▸ **Provided passage**
Thursday, September 26, 2019

CentOS/RHEL: Removing old unused Linux kernels

After OS updates, old Linux kernels begin to accumulate in the boot partition, taking up extra space. To remove them from the system, follow these steps:

1. Determine the current kernel under which the system is loaded:
uname -a 

Output:
Linux clear-centos8.rc.nbrb.by 4.18.0-80.7.1.el8_0.x86_64 #1 SMP Sat Aug 3 15:14:00 UTC 2019 x86_64 x86_64 x86_64 GNU/Linux

2. Checking available kernels:
rpm -q kernel

Output:
kernel-4.18.0-80.7.1.el8_0.x86_64
kernel-4.18.0-80.el8_0.x86_64

3. Run to clean up "kernel-4.18.0-80.el8_0.x86_64" kernel:
yum remove kernel-4.18.0-80.el8_0.x86_64

4. Remove kernel from grub:
ls /boot/vmlinuz*

Determine which file corresponds to the removed kernel.
vmlinuz-0-rescue-40f768414b694ee0a57971f91b470de0
vmlinuz-4.18.0-80.7.1.el8_0.x86_64
vmlinuz-4.18.0-80.el8.x86_64

In example it's "vmlinuz-4.18.0-80.el8.x86_64".

Run:
grubby --remove-kernel=/boot/vmlinuz-4.18.0-80.el8.x86_64

5. Clear the boot section from the old image and its configuration files:
rm /boot/*-4.18.0-80.el8.x86_64*

In our case, we use the filter according to the kernel version ("-4.18.0-80.el8_0.x86_64").

P.S. There is another less flexible, but faster way to automatically clean old kernels: "yum autoremove kernel".

▸ **Saved entries**
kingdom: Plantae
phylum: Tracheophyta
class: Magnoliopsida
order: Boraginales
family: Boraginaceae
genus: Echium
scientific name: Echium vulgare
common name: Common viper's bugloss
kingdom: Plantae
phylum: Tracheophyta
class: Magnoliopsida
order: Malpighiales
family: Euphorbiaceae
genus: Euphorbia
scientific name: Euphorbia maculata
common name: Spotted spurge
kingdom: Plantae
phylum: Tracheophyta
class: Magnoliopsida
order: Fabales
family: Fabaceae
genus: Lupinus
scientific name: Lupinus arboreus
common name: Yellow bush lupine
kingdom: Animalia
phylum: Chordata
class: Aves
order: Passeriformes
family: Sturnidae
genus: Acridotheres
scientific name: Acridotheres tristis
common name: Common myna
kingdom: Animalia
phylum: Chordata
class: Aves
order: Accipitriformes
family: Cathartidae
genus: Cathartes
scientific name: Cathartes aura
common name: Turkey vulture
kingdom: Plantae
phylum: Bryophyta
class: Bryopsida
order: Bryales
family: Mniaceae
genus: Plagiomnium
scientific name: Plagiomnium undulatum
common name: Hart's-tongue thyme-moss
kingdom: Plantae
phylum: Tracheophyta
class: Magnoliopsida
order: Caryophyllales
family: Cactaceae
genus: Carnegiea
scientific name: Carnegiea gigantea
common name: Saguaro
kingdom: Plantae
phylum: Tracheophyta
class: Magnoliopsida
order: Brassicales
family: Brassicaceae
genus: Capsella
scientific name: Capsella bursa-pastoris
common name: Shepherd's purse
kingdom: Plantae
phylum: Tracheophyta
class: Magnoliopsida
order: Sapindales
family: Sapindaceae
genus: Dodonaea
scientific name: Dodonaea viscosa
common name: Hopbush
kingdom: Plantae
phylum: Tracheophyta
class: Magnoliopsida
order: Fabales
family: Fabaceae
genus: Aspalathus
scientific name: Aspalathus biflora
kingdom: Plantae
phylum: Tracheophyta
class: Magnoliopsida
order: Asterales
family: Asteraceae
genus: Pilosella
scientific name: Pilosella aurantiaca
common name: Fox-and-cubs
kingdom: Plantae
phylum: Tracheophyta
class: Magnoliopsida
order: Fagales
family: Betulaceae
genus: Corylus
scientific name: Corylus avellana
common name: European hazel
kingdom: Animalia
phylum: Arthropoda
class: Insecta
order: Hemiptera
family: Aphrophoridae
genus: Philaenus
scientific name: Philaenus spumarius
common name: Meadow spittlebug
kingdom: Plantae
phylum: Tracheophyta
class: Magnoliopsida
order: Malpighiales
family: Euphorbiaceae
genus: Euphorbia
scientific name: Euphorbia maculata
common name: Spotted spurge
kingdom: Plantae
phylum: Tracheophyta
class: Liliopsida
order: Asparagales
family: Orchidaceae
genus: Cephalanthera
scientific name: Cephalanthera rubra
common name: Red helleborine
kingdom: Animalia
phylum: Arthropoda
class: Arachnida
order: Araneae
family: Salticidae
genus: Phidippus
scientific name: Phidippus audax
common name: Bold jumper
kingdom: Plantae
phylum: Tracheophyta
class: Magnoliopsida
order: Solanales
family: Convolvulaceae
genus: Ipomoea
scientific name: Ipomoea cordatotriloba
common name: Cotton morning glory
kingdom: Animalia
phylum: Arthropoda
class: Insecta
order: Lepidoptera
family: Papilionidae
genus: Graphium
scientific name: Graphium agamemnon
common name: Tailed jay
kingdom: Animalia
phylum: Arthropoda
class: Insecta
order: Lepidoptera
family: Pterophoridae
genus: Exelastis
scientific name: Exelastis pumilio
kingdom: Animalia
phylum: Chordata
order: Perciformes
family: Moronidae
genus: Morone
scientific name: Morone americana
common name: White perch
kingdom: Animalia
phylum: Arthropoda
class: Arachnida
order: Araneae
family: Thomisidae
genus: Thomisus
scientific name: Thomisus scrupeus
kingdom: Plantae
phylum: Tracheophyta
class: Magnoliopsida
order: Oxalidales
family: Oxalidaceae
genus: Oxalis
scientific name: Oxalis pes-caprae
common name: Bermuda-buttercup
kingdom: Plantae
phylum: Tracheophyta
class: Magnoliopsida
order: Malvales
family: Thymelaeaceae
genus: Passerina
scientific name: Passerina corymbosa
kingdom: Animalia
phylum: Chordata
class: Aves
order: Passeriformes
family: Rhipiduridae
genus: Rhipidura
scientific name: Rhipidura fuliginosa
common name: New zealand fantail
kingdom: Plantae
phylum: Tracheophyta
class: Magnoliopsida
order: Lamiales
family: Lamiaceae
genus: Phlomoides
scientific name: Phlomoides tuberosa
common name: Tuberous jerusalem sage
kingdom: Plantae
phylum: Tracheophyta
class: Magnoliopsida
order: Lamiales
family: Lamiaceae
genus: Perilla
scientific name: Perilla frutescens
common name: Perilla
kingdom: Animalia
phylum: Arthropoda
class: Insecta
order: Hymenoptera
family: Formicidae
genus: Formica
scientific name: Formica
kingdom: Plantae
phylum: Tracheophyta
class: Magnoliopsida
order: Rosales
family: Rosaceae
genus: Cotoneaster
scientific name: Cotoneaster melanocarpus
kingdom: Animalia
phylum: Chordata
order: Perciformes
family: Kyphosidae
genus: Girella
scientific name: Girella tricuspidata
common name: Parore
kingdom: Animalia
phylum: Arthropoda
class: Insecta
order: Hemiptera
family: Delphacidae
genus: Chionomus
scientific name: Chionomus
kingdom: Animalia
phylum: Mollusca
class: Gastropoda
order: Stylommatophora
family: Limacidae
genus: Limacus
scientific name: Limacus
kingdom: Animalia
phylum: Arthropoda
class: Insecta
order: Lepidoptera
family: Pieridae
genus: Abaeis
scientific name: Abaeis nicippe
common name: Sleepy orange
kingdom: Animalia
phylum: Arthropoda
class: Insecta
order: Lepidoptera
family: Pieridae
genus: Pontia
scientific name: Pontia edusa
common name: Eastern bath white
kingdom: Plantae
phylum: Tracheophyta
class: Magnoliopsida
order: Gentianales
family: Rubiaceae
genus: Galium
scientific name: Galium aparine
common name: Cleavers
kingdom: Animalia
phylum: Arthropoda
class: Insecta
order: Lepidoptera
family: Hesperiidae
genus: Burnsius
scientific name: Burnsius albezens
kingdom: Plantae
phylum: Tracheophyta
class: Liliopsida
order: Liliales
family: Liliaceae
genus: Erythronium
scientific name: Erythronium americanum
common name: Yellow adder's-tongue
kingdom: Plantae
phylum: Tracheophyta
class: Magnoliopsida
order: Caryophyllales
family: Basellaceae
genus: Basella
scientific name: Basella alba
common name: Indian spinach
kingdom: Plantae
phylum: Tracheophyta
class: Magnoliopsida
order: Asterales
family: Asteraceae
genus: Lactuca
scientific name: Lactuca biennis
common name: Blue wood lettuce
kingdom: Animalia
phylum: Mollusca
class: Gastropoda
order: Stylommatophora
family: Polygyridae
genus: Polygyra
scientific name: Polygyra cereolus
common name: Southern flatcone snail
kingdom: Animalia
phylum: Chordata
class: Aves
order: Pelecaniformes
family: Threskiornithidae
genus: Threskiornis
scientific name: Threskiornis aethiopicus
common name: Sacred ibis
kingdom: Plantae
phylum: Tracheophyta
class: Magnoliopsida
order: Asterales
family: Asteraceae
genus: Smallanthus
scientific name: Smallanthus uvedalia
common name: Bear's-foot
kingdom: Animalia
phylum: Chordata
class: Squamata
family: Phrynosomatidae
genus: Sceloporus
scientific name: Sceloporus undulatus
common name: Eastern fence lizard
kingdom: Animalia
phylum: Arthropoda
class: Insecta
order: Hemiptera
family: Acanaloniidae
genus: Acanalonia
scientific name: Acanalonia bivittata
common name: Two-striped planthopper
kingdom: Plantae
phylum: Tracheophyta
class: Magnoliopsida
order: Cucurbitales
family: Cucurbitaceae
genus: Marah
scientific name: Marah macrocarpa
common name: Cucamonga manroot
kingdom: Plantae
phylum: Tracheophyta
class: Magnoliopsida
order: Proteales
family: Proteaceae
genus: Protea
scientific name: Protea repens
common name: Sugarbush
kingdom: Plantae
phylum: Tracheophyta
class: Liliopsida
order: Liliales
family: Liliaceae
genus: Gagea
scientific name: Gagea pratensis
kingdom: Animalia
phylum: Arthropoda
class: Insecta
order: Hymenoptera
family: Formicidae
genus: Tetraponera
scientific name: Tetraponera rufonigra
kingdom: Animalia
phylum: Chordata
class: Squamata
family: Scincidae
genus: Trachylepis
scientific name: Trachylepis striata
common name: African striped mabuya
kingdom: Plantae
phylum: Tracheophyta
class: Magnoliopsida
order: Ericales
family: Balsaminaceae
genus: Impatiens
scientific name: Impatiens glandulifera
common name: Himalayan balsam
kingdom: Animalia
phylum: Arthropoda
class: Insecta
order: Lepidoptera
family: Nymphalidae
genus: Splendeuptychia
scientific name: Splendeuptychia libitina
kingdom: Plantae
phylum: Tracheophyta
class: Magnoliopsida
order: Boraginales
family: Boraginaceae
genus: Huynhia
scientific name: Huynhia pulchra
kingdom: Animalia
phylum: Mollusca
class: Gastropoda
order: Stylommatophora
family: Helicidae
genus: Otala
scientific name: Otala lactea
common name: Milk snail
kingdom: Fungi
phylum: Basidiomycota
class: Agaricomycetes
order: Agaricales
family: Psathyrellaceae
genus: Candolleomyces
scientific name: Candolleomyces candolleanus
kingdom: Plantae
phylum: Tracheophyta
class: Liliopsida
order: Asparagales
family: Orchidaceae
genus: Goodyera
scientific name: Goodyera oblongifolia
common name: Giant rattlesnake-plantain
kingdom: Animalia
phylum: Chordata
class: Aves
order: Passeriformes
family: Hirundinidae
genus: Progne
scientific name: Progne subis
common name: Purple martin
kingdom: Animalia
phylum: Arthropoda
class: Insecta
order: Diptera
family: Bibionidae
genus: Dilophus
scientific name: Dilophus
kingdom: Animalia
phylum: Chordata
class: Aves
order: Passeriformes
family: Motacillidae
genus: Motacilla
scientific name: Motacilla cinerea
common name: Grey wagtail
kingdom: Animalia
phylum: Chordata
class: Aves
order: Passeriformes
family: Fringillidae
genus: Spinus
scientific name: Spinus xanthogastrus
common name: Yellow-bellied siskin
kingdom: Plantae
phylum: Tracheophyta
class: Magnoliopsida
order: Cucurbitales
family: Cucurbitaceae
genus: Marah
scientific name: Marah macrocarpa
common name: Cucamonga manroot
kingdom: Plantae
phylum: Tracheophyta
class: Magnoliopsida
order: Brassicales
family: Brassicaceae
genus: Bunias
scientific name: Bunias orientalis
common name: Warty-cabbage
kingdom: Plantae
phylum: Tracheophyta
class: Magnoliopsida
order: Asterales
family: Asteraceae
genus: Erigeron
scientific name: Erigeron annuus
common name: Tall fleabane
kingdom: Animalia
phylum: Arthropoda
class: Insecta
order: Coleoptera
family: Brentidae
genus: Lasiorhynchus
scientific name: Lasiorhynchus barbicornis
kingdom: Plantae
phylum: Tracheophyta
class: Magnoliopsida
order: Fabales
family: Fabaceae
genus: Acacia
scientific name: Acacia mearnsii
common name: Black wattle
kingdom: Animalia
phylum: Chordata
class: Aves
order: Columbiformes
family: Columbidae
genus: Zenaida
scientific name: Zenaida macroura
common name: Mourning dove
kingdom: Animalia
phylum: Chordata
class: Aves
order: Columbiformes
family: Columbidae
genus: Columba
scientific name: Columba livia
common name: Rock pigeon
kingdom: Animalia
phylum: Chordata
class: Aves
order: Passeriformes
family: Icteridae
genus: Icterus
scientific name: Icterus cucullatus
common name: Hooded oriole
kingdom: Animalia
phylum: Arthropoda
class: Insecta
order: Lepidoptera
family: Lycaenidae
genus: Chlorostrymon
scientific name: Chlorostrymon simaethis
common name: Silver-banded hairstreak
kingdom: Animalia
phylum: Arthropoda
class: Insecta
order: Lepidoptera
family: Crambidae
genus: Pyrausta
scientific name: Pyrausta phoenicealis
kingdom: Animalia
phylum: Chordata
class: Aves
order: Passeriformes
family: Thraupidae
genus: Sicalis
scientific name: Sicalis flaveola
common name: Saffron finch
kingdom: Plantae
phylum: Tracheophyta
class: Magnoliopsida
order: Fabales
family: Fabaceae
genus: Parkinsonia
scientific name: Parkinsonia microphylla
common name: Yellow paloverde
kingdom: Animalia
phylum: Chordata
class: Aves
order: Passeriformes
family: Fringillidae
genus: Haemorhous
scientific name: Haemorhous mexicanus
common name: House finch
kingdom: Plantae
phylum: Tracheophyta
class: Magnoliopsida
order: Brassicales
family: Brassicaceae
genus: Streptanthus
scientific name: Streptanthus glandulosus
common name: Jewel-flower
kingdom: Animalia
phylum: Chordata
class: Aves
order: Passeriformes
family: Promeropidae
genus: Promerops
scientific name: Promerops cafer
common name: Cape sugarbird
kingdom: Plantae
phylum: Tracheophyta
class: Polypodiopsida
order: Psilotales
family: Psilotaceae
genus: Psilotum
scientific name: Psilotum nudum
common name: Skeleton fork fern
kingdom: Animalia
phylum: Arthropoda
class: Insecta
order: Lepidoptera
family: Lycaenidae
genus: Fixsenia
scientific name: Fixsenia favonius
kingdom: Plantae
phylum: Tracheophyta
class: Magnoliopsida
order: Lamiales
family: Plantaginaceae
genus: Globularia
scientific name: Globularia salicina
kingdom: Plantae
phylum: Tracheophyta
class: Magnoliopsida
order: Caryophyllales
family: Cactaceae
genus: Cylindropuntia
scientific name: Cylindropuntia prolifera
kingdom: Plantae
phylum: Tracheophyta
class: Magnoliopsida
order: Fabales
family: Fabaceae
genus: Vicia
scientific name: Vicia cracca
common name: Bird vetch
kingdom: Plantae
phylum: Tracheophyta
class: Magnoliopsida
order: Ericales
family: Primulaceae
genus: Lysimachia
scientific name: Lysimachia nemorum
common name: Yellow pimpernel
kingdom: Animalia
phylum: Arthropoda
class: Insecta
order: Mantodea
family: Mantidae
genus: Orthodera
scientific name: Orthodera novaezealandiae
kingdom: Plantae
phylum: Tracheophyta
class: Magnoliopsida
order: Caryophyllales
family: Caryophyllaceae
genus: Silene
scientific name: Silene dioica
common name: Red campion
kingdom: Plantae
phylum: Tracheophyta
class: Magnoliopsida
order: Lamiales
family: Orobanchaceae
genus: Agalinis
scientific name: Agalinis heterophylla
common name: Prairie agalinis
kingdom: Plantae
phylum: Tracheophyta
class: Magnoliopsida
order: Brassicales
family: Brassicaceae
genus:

▸ **Problem set**
[1] Print everything in the kernel cleanup guide from "3. Run to clean" down to "the removed kernel.".
[2] Answer these questions from the kernel cleanup guide:
(a) Which command shows the kernel the system is currently loaded under?
(b) Which command lists the available kernels?
(c) What faster but less flexible way to clean old kernels does the P.S. give?
The records come from a different source than the text.

▸ **Problem solutions**
[1]
3. Run to clean up "kernel-4.18.0-80.el8_0.x86_64" kernel:
yum remove kernel-4.18.0-80.el8_0.x86_64

4. Remove kernel from grub:
ls /boot/vmlinuz*

Determine which file corresponds to the removed kernel.

[2]
(a) uname -a
(b) rpm -q kernel
(c) yum autoremove kernel